O falecimento do pequeno João Miguel, de apenas 2 anos, dentro do Hospital Municipal de Cidade Ocidental, nesta quinta-feira (21), reacendeu as críticas contra a precariedade da saúde pública no município. A tragédia expôs, mais uma vez, a fragilidade da única unidade de urgência e emergência da cidade, que, mesmo após passar por reforma e ser reinaugurada há cinco meses, continua sem oferecer condições mínimas de atendimento à população.

Segundo a Secretaria Municipal de Saúde, a criança deu entrada na unidade pela manhã com sintomas de vômito, diarreia e dor abdominal. Depois de medicado, foi liberado para tratamento em casa. No entanto, o menino retornou no fim da tarde em estado mais grave, passou por exames e chegou a ser internado, mas não resistiu. A causa da morte será investigada pelo Serviço de Verificação de Óbitos (SVO). A nota oficial lamenta o ocorrido.

Não foi um caso isolado

A morte de João Miguel não é a primeira registrada dentro do hospital em circunstâncias nebulosas. Há cerca de dois meses, Maria Eduarda, de apenas 6 anos, também perdeu a vida após ser atendida na mesma unidade. Segundo relato do pai, a menina foi levada ao hospital com uma crise de bronquite asmática, recebeu medicação e, pouco minutos, morreu dentro da unidade.

A família acusa o hospital de negligência médica e de falta de transparência. “Minha filha entrou andando, só com dificuldade para respirar, e saiu sem vida. Até hoje não nos deram respostas claras do que aconteceu”, disse o pai, revoltado.
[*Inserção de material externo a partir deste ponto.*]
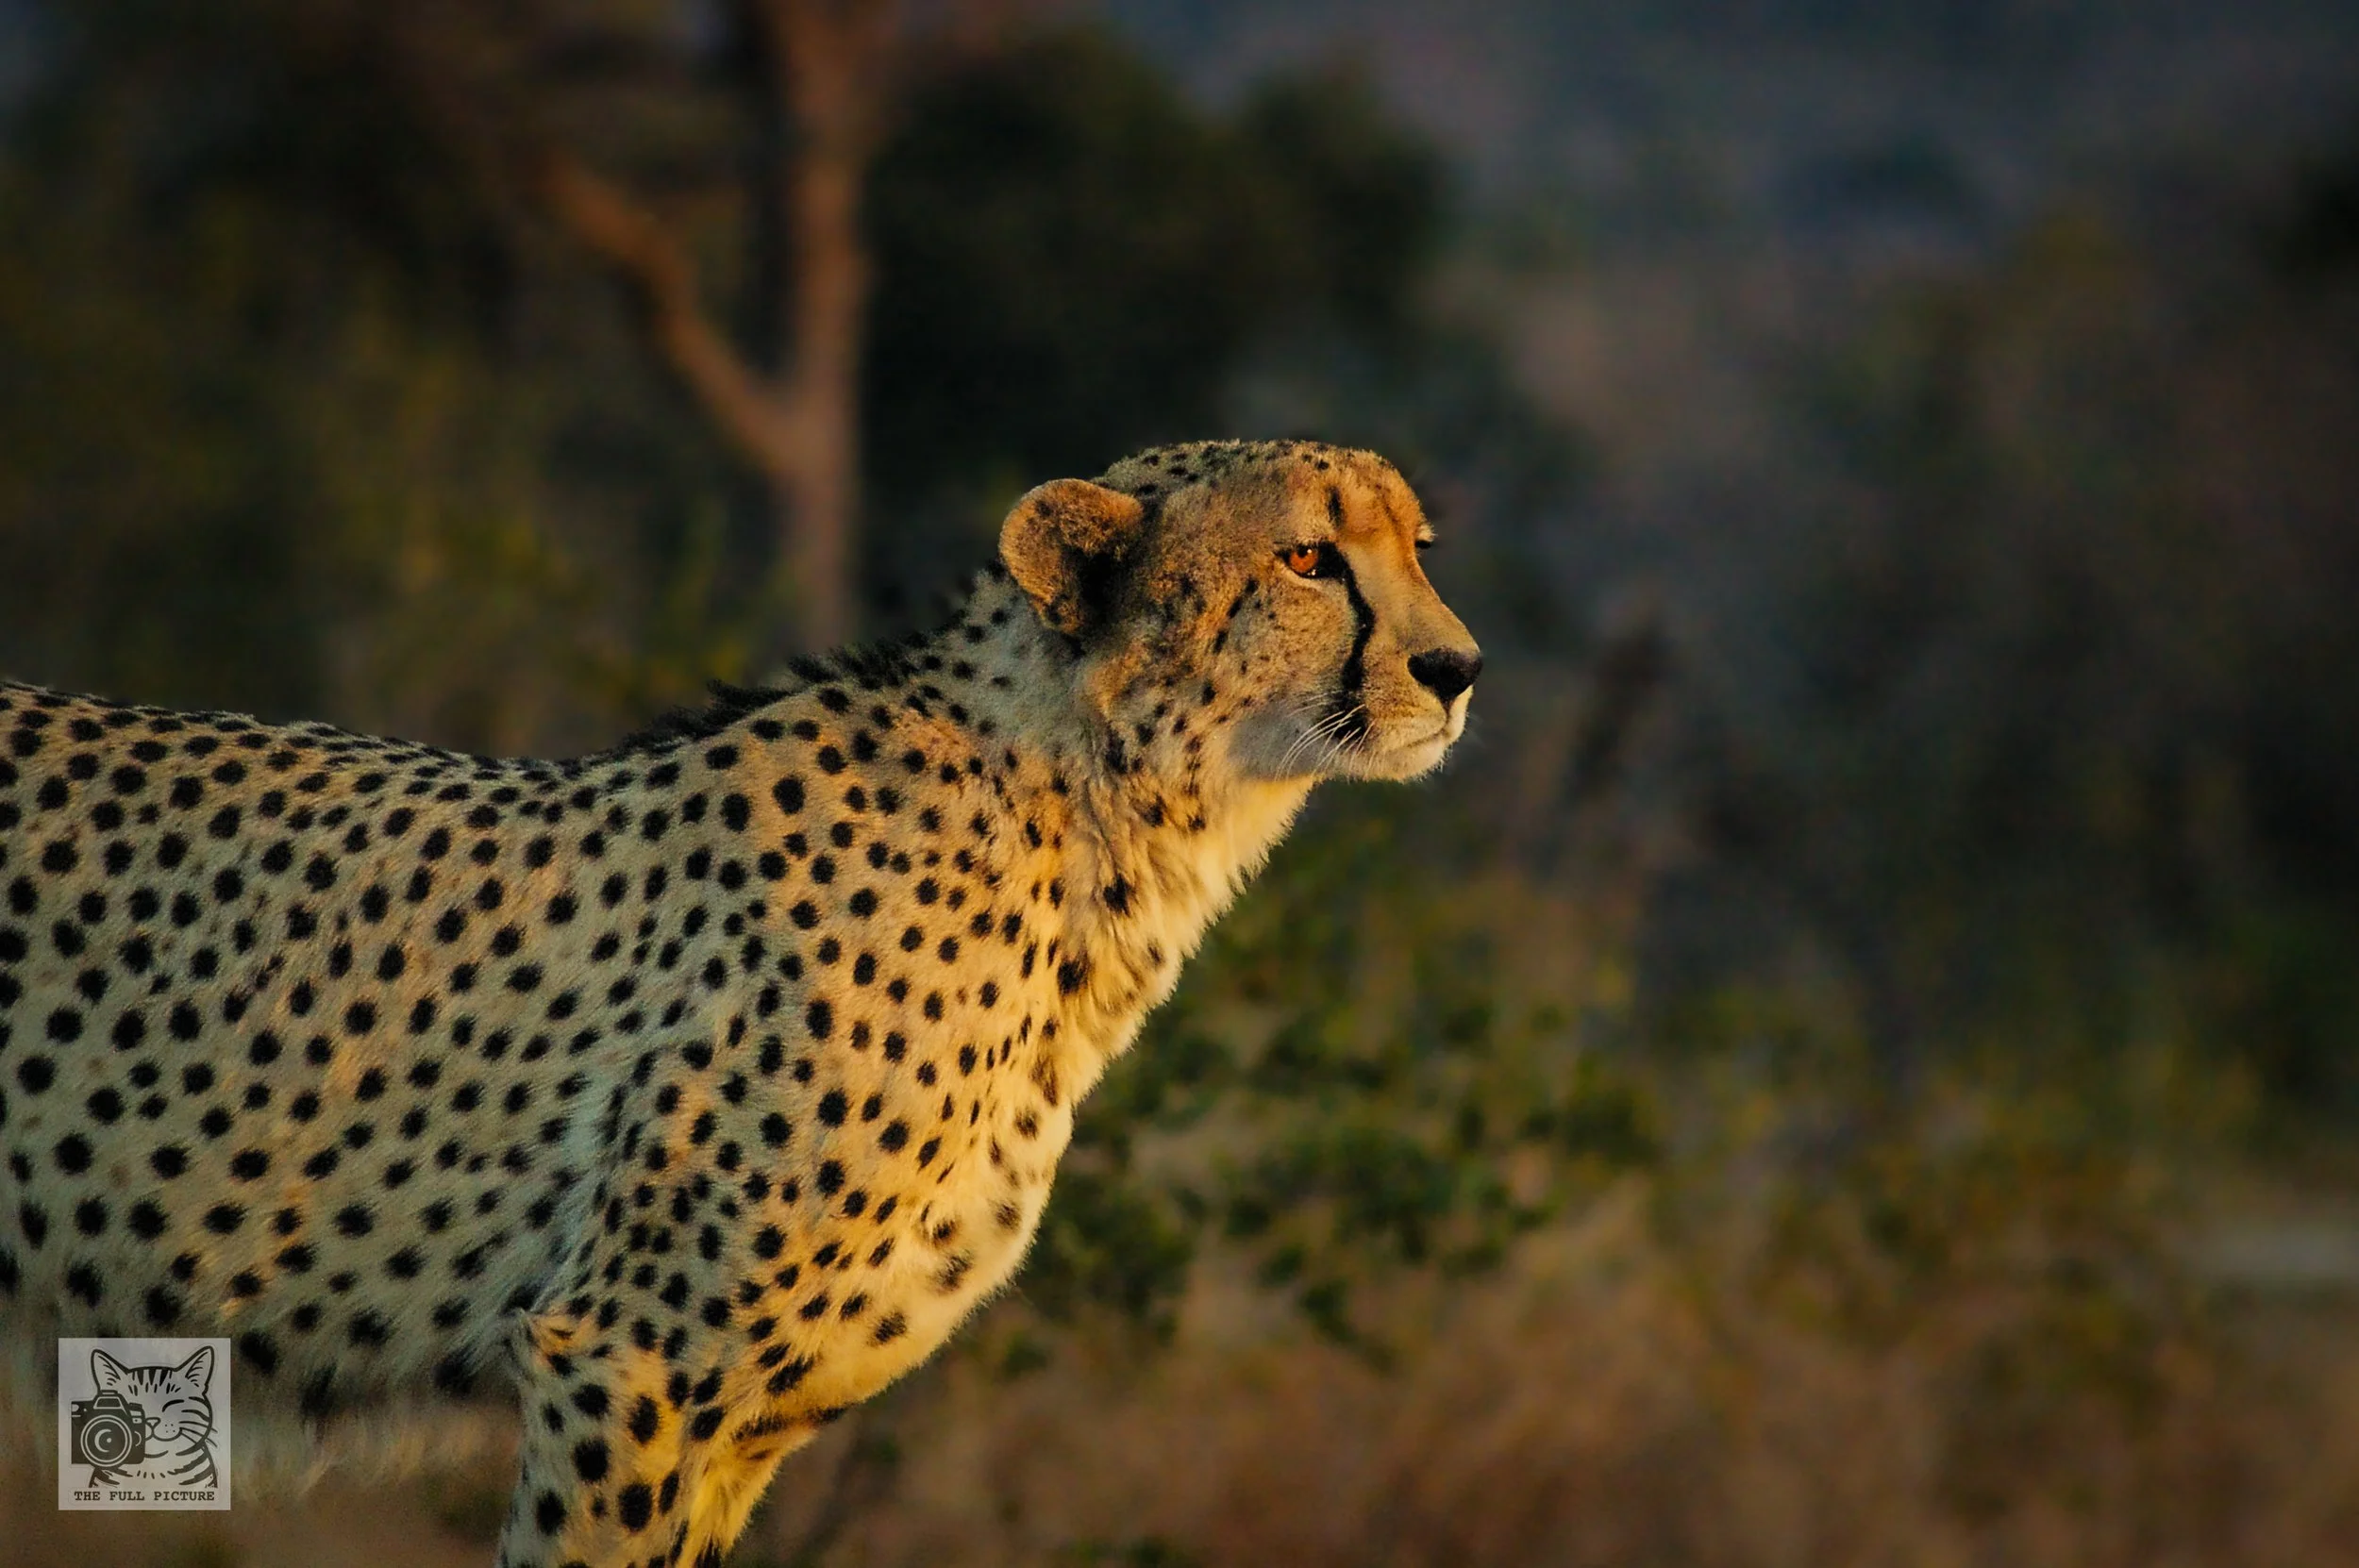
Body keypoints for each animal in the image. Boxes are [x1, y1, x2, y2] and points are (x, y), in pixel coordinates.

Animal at [0, 438, 1482, 1566]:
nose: (1457, 670)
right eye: (1309, 558)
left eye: (1420, 547)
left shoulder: (742, 1418)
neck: (1094, 826)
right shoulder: (630, 1362)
O histórico de duas mortes infantis em menos de três meses evidencia a gravidade da crise na saúde pública de Cidade Ocidental e a insegurança vivida por quem depende do hospital.

Reforma sem melhorias

Apesar da recente entrega da obra, servidores e pacientes relatam que os antigos problemas continuam: internação lotada, exames básicos indisponíveis, falta de medicamentos e estrutura limitada. “A sala de espera estava vazia. Parece que os funcionários têm medo depois do caso da criança. Cheguei em casa e tive que recorrer a remédios caseiros”, contou uma trabalhadora de supermercado, que deixou o hospital sem melhora no quadro de saúde.
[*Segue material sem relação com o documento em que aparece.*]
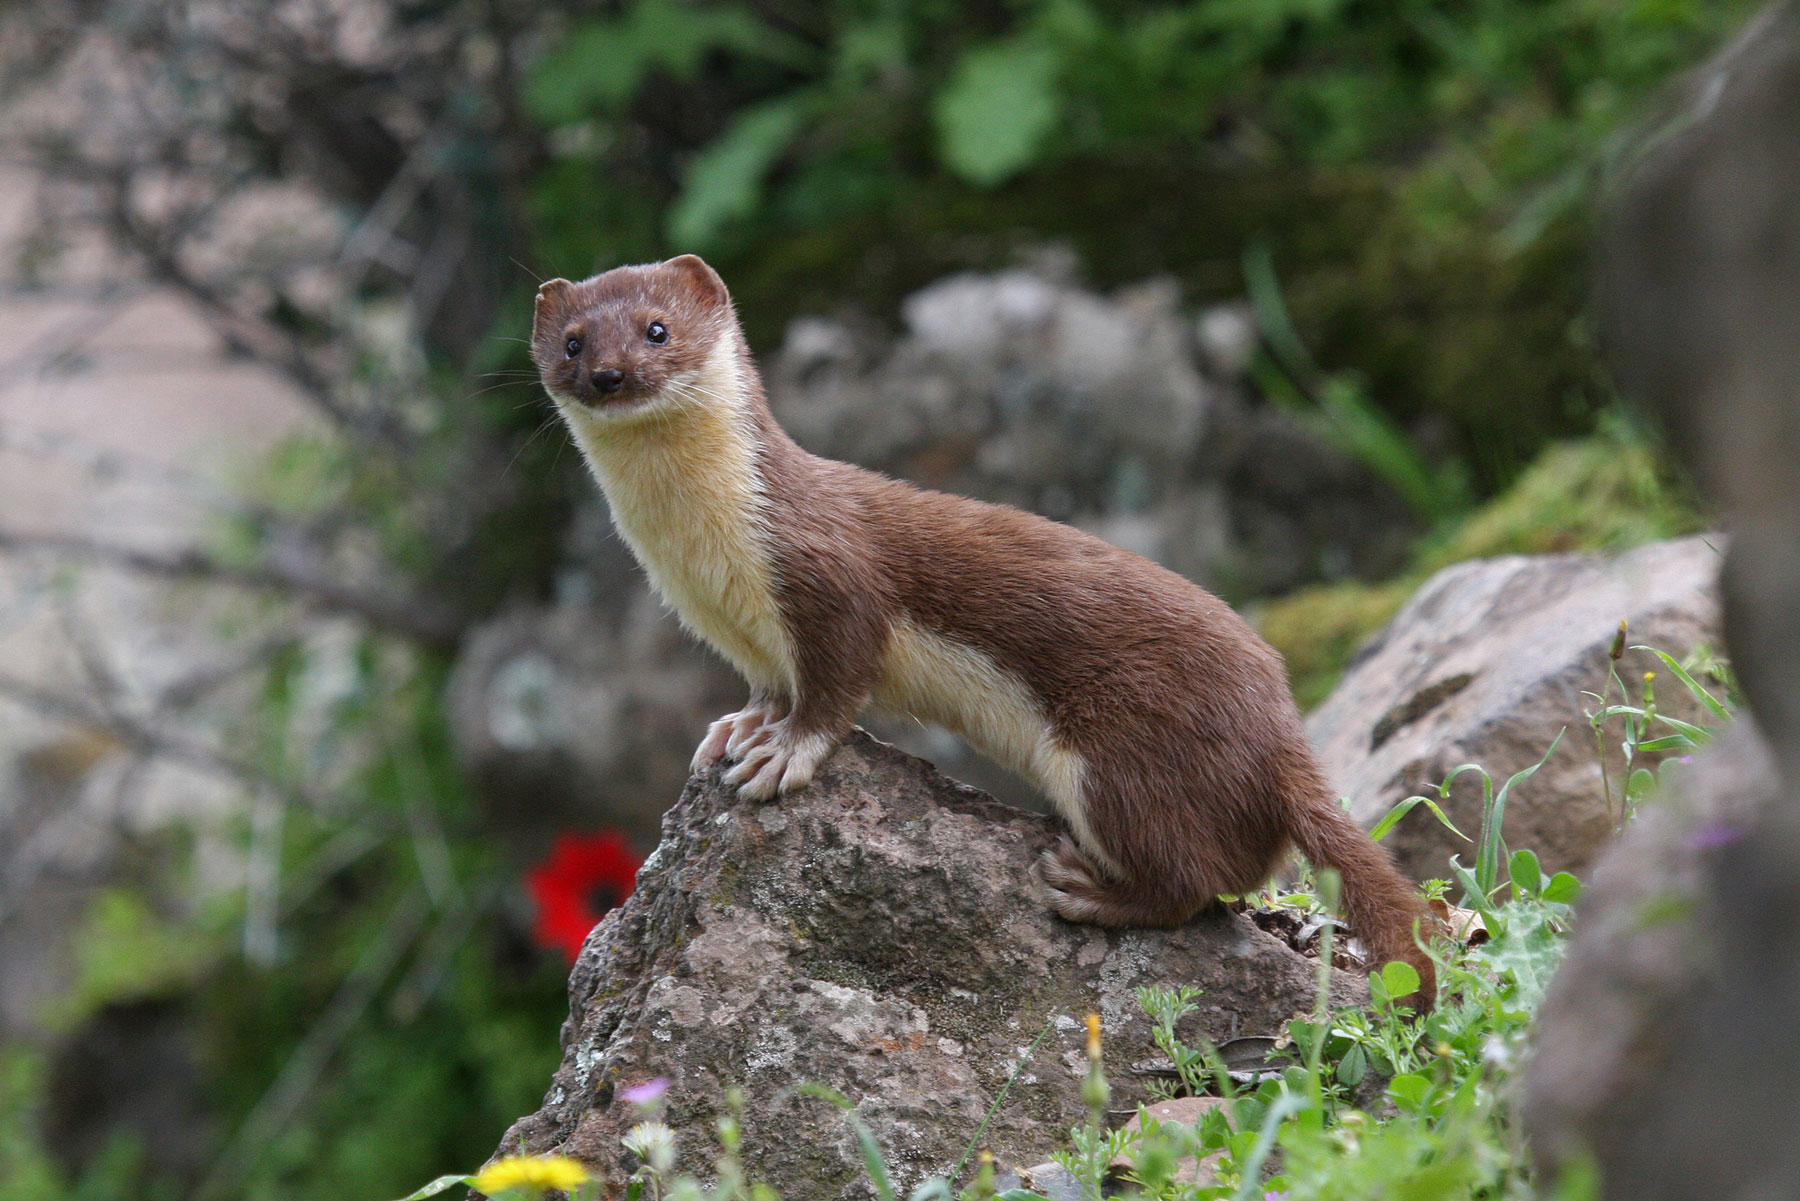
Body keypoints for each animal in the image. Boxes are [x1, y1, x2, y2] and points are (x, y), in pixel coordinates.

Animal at [529, 255, 1432, 1008]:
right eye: (572, 342)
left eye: (657, 328)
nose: (609, 374)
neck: (706, 565)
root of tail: (1281, 729)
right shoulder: (738, 632)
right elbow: (767, 687)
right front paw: (737, 728)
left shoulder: (829, 580)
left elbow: (836, 684)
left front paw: (782, 752)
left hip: (1120, 755)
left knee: (1191, 880)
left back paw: (1086, 888)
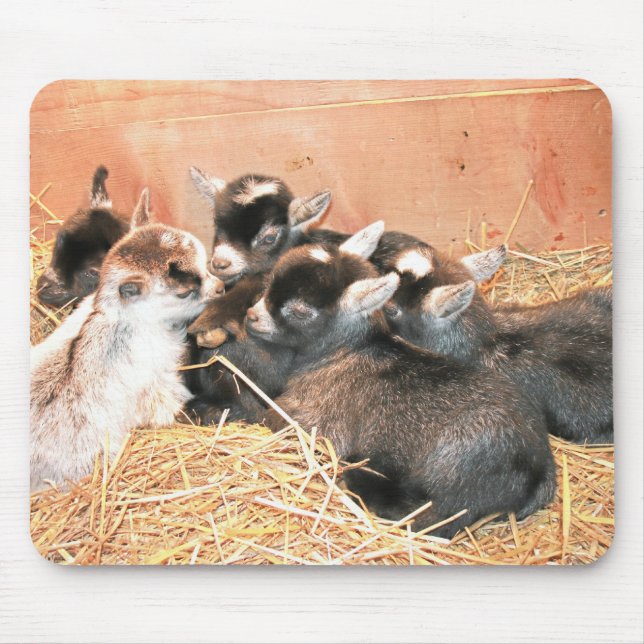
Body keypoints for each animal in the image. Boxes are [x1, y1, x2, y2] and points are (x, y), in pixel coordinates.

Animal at [244, 223, 555, 538]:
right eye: (270, 281)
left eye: (300, 311)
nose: (251, 317)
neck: (343, 353)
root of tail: (541, 467)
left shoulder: (318, 422)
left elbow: (269, 419)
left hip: (457, 476)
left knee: (439, 519)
Outro paciente, o aposentado José Augustinho Batista, de 60 anos, buscou atendimento para fortes dores de cabeça, mas não encontrou solução. “Fiz um raio-x e me mandaram procurar tomografia na rede particular. E se for um câncer no meu cérebro? Como vou pagar um exame desse, se só recebo um salário mínimo?”, questiona.

José ainda divide a responsabilidade de cuidar do sobrinho de 47 anos, portador de deficiência mental. Ele afirma que já procurou assistência social para tentar regularizar o benefício do parente, mas nunca recebeu apoio. “É uma vergonha. Essa cidade não ajuda ninguém a resolver nada”, desabafou.

Falta de transparência e sensação de abandono

Enquanto a Secretaria Municipal promete “tomar as medidas cabíveis” apenas após a conclusão do laudo, a população sente que o discurso oficial pouco corresponde à realidade. O hospital que deveria ser referência para mais de 90 mil moradores não consegue oferecer sequer serviços básicos, como teste de gravidez ou exames de imagem mais complexos, e transfere para os cidadãos a responsabilidade de procurar clínicas privadas ou viajar a outros municípios por conta própria.

As mortes recentes de João Miguel e Maria Eduarda, ambas crianças, sem respostas concretas para as famílias, reforçam a desconfiança da população em relação à saúde pública de Cidade Ocidental. O problema já não pode ser tratado como fatalidades isoladas, mas como sintoma de um sistema em colapso, marcado pelo improviso, pela falta de estrutura e pela ausência de políticas públicas eficazes.